When an envelope transitions to SENT, each recipient gets a signing-link email from the underlying signing engine. The link carries a token bound to that recipient; opening it loads the signing UI with their fields pre-targeted.

Signing

The signing UI is hosted by the underlying signing engine (Documenso) at sign.verafirma.com. Signers fill their fields, click sign, and the engine generates a signed-PDF artifact bound to the envelope. When all SIGNER recipients have signed, the envelope transitions to COMPLETED.
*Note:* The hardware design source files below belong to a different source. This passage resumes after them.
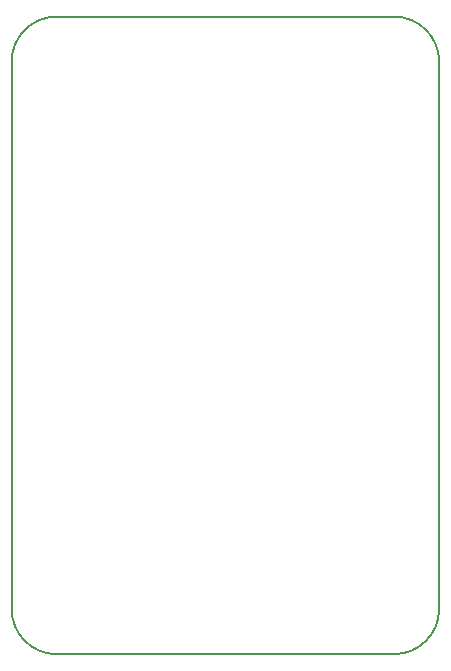
<source format=gm1>
G04 #@! TF.GenerationSoftware,KiCad,Pcbnew,(6.0.0-rc1-dev)*
G04 #@! TF.CreationDate,2018-08-10T23:31:36+02:00*
G04 #@! TF.ProjectId,receiver,72656365697665722E6B696361645F70,rev?*
G04 #@! TF.SameCoordinates,PX6ed25c8PY45a45e8*
G04 #@! TF.FileFunction,Profile,NP*
%FSLAX46Y46*%
G04 Gerber Fmt 4.6, Leading zero omitted, Abs format (unit mm)*
G04 Created by KiCad (PCBNEW (6.0.0-rc1-dev)) date Fri Aug 10 23:31:36 2018*
%MOMM*%
%LPD*%
G01*
G04 APERTURE LIST*
%ADD10C,0.150000*%
G04 APERTURE END LIST*
D10*
X3810000Y-53975000D02*
X32385000Y-53975000D01*
X0Y-3810000D02*
X0Y-50165000D01*
X36195000Y-50165000D02*
X36195000Y-3810000D01*
X32385000Y0D02*
X3810000Y0D01*
X3810000Y-53975000D02*
G75*
G02X0Y-50165000I0J3810000D01*
G01*
X0Y-3810000D02*
G75*
G02X3810000Y0I3810000J0D01*
G01*
X32385000Y0D02*
G75*
G02X36195000Y-3810000I0J-3810000D01*
G01*
X36195000Y-50165000D02*
G75*
G02X32385000Y-53975000I-3810000J0D01*
G01*
M02*

</source>
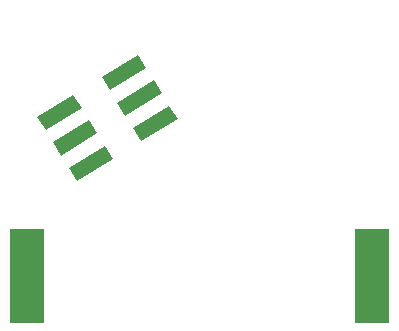
<source format=gbp>
G04 MADE WITH FRITZING*
G04 WWW.FRITZING.ORG*
G04 DOUBLE SIDED*
G04 HOLES PLATED*
G04 CONTOUR ON CENTER OF CONTOUR VECTOR*
%ASAXBY*%
%FSLAX23Y23*%
%MOIN*%
%OFA0B0*%
%SFA1.0B1.0*%
%ADD10R,0.118110X0.314961*%
%LNPASTEMASK0*%
G90*
G70*
G54D10*
X1552Y841D03*
X402Y841D03*
G36*
X903Y1364D02*
X782Y1290D01*
X755Y1333D01*
X876Y1408D01*
X903Y1364D01*
G37*
D02*
G36*
X850Y1449D02*
X729Y1375D01*
X702Y1418D01*
X823Y1493D01*
X850Y1449D01*
G37*
D02*
G36*
X797Y1534D02*
X677Y1460D01*
X650Y1503D01*
X770Y1578D01*
X797Y1534D01*
G37*
D02*
G36*
X688Y1232D02*
X568Y1157D01*
X541Y1200D01*
X661Y1275D01*
X688Y1232D01*
G37*
D02*
G36*
X636Y1317D02*
X515Y1242D01*
X488Y1286D01*
X609Y1360D01*
X636Y1317D01*
G37*
D02*
G36*
X583Y1402D02*
X463Y1327D01*
X436Y1371D01*
X556Y1445D01*
X583Y1402D01*
G37*
D02*
G04 End of PasteMask0*
M02*
</source>
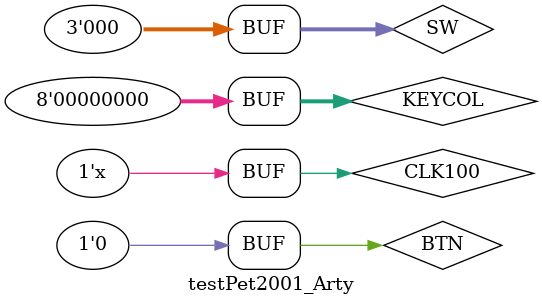
<source format=v>
`timescale 1ns / 1ps
module testPet2001_Arty;

    reg [2:0]  SW;
    reg        BTN;
    wire       PET_VID_DATA_N;
    wire       PET_VID_HORZ_N;
    wire       PET_VID_VERT_N;
    wire       LED;
    wire [9:0] KEYROW;
    reg [7:0]  KEYCOL;
    reg        CLK100;

    initial begin
        SW = 3'b000;
        BTN = 1'b0;
        KEYCOL = 8'h00;
        CLK100 = 1'b0;
    end

    always #5.0 CLK100 = ~CLK100; // outboard clock 100Mhz

    // DUT
    Pet2001_Arty dut(.SW(SW),
                     .BTN(BTN),
                     .LED(LED),
                     .PET_VID_DATA_N(PET_VID_DATA_N),
                     .PET_VID_HORZ_N(PET_VID_HORZ_N),
                     .PET_VID_VERT_N(PET_VID_VERT_N),
                     .KEYROW(KEYROW),
                     .KEYCOL(KEYCOL),
                     .CLK(CLK100)
                  );
    
endmodule // testPet2001_Arty

</source>
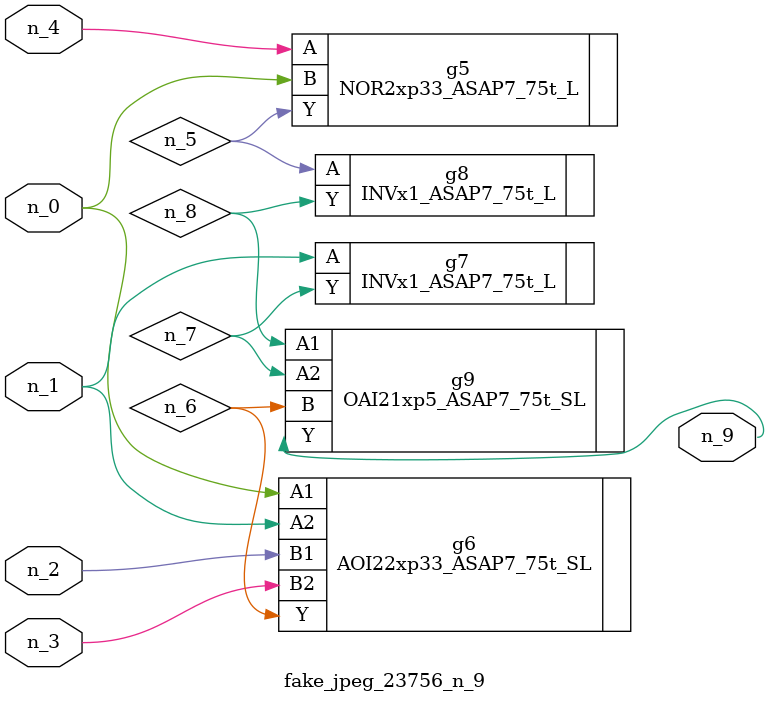
<source format=v>
module fake_jpeg_23756_n_9 (n_3, n_2, n_1, n_0, n_4, n_9);

input n_3;
input n_2;
input n_1;
input n_0;
input n_4;

output n_9;

wire n_8;
wire n_6;
wire n_5;
wire n_7;

NOR2xp33_ASAP7_75t_L g5 ( 
.A(n_4),
.B(n_0),
.Y(n_5)
);

AOI22xp33_ASAP7_75t_SL g6 ( 
.A1(n_0),
.A2(n_1),
.B1(n_2),
.B2(n_3),
.Y(n_6)
);

INVx1_ASAP7_75t_L g7 ( 
.A(n_1),
.Y(n_7)
);

INVx1_ASAP7_75t_L g8 ( 
.A(n_5),
.Y(n_8)
);

OAI21xp5_ASAP7_75t_SL g9 ( 
.A1(n_8),
.A2(n_7),
.B(n_6),
.Y(n_9)
);


endmodule
</source>
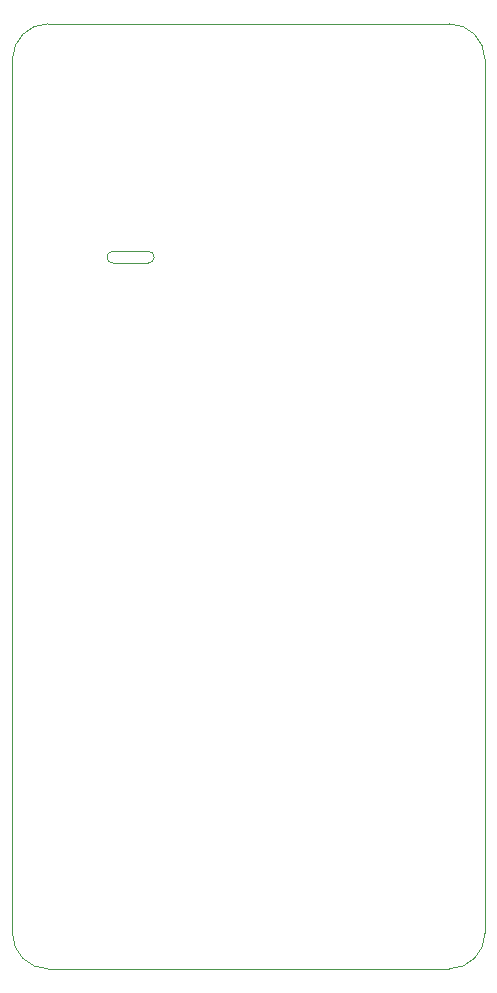
<source format=gbr>
%TF.GenerationSoftware,KiCad,Pcbnew,(5.1.10)-1*%
%TF.CreationDate,2021-10-19T08:52:40+02:00*%
%TF.ProjectId,EspOptoProg,4573704f-7074-46f5-9072-6f672e6b6963,rev?*%
%TF.SameCoordinates,Original*%
%TF.FileFunction,Profile,NP*%
%FSLAX46Y46*%
G04 Gerber Fmt 4.6, Leading zero omitted, Abs format (unit mm)*
G04 Created by KiCad (PCBNEW (5.1.10)-1) date 2021-10-19 08:52:40*
%MOMM*%
%LPD*%
G01*
G04 APERTURE LIST*
%TA.AperFunction,Profile*%
%ADD10C,0.100000*%
%TD*%
G04 APERTURE END LIST*
D10*
X40000000Y3000000D02*
G75*
G02*
X37000000Y0I-3000000J0D01*
G01*
X3000000Y0D02*
G75*
G02*
X0Y3000000I0J3000000D01*
G01*
X0Y77000000D02*
G75*
G02*
X3000000Y80000000I3000000J0D01*
G01*
X37000000Y80000000D02*
G75*
G02*
X40000000Y77000000I0J-3000000D01*
G01*
X11500000Y60750000D02*
G75*
G02*
X11500000Y59750000I0J-500000D01*
G01*
X8500000Y59750000D02*
G75*
G02*
X8500000Y60750000I0J500000D01*
G01*
X11500000Y59750000D02*
X8500000Y59750000D01*
X8500000Y60750000D02*
X11500000Y60750000D01*
X40000000Y77000000D02*
X40000000Y3000000D01*
X3000000Y80000000D02*
X37000000Y80000000D01*
X0Y77000000D02*
X0Y3000000D01*
X3000000Y0D02*
X37000000Y0D01*
M02*

</source>
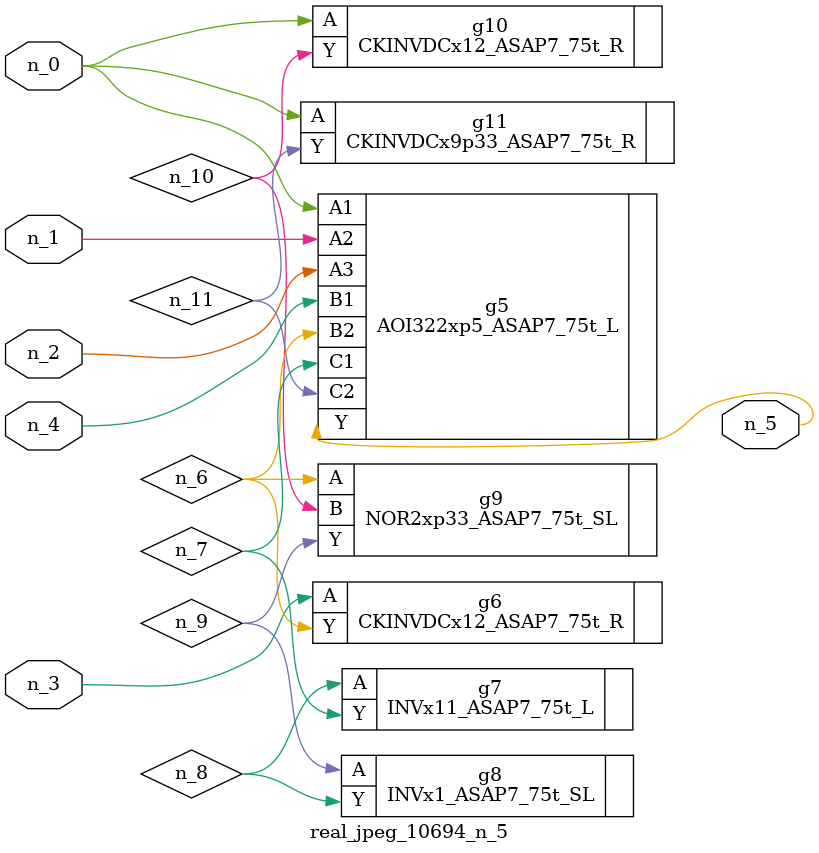
<source format=v>
module real_jpeg_10694_n_5 (n_4, n_0, n_1, n_2, n_3, n_5);

input n_4;
input n_0;
input n_1;
input n_2;
input n_3;

output n_5;

wire n_8;
wire n_11;
wire n_6;
wire n_7;
wire n_10;
wire n_9;

AOI322xp5_ASAP7_75t_L g5 ( 
.A1(n_0),
.A2(n_1),
.A3(n_2),
.B1(n_4),
.B2(n_6),
.C1(n_7),
.C2(n_11),
.Y(n_5)
);

CKINVDCx12_ASAP7_75t_R g10 ( 
.A(n_0),
.Y(n_10)
);

CKINVDCx9p33_ASAP7_75t_R g11 ( 
.A(n_0),
.Y(n_11)
);

CKINVDCx12_ASAP7_75t_R g6 ( 
.A(n_3),
.Y(n_6)
);

NOR2xp33_ASAP7_75t_SL g9 ( 
.A(n_6),
.B(n_10),
.Y(n_9)
);

INVx11_ASAP7_75t_L g7 ( 
.A(n_8),
.Y(n_7)
);

INVx1_ASAP7_75t_SL g8 ( 
.A(n_9),
.Y(n_8)
);


endmodule
</source>
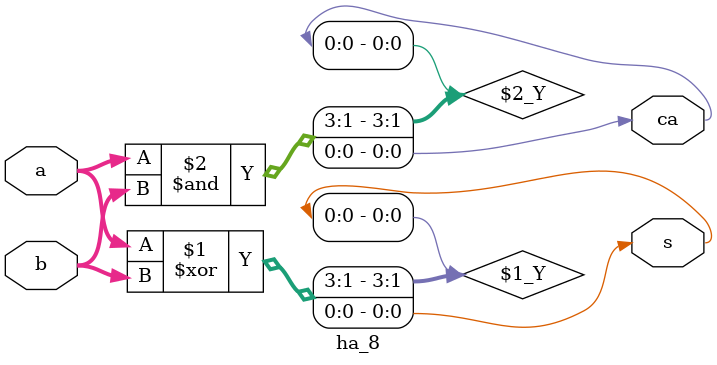
<source format=sv>
module ha_8(s,ca,a,b); // Half Adder with specparam path delays
  input [3:0] a,b; output s,ca;
  specify
    specparam dl1 = 1; // Define specify parameter for s delay
    specparam dl2 = dl1 + 1; // Define specify parameter for ca delay based on dl1
    // Assign path delays using specparams
    (a, b *> s) = dl1;
    (a, b *> ca) = dl2;
  endspecify
  xor (s,a,b);
  and (ca,a,b);
endmodule
</source>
The signing UI reflects the operator’s brand — the API consumer doesn’t supply a signing UI; the wrapped engine handles it.

Reminders

Recipients who haven’t signed get periodic reminder emails (cadence configured at the engine). The customer can also chase manually:

curl -X POST https://api.verafirma.com/v1/envelopes/{id}/resend \
  -H "Authorization: Bearer vf_live_..."

This re-sends the signing link to NOT_SIGNED recipients without changing the envelope’s state.

Cancellation

A SENT envelope can be cancelled before all signatures land:

curl -X DELETE https://api.verafirma.com/v1/envelopes/{id} \
  -H "Authorization: Bearer vf_live_..."

Cancellation transitions the envelope to CANCELLED and triggers the refund-on-terminal flow (the original charge is refunded up to the per-envelope cap).

Reading state

Cached vs. live

Two read endpoints with different freshness:

  • GET /v1/envelopes/{id} — returns the wrapper’s cached state. Fast (sub-100ms typically); reflects whatever the wrapper last persisted from a webhook event or read.
  • GET /v1/envelopes/{id}/status — fetches authoritative state from the underlying signing engine, reconciles the cache if it had drifted, and returns the live shape.

Use /status when accuracy matters (e.g. before completing a downstream action that depends on signature completion). Use the cached read for high-volume polling where eventual consistency is fine.

Listing

GET /v1/envelopes?limit=&offset=&status= returns paginated envelopes for the authenticated customer. The status filter is exact-match against the V1 status enum.

Downloading

GET /v1/envelopes/{id}/download?version=signed streams application/pdf. Only available when the envelope is COMPLETED. The version query is signed (default — the signed artifact) or original (the source PDF before signing).

Limits

V1 caps each envelope at:

  • ≤10 signers AND ≤10 documents. Anything larger returns 400 OUT_OF_SCOPE_V1.

These limits are tunable post-deploy (per the operator’s configuration surface) but the V1 defaults won’t move without explicit operator action. If you have a use case that needs >10 of either, contact the operator.

Pricing

$0.10 per envelope, charged at creation. Refunded on terminal failure (REJECTED, EXPIRED, CANCELLED) up to a configurable per-envelope cap. See /pricing for the per-mode breakdown.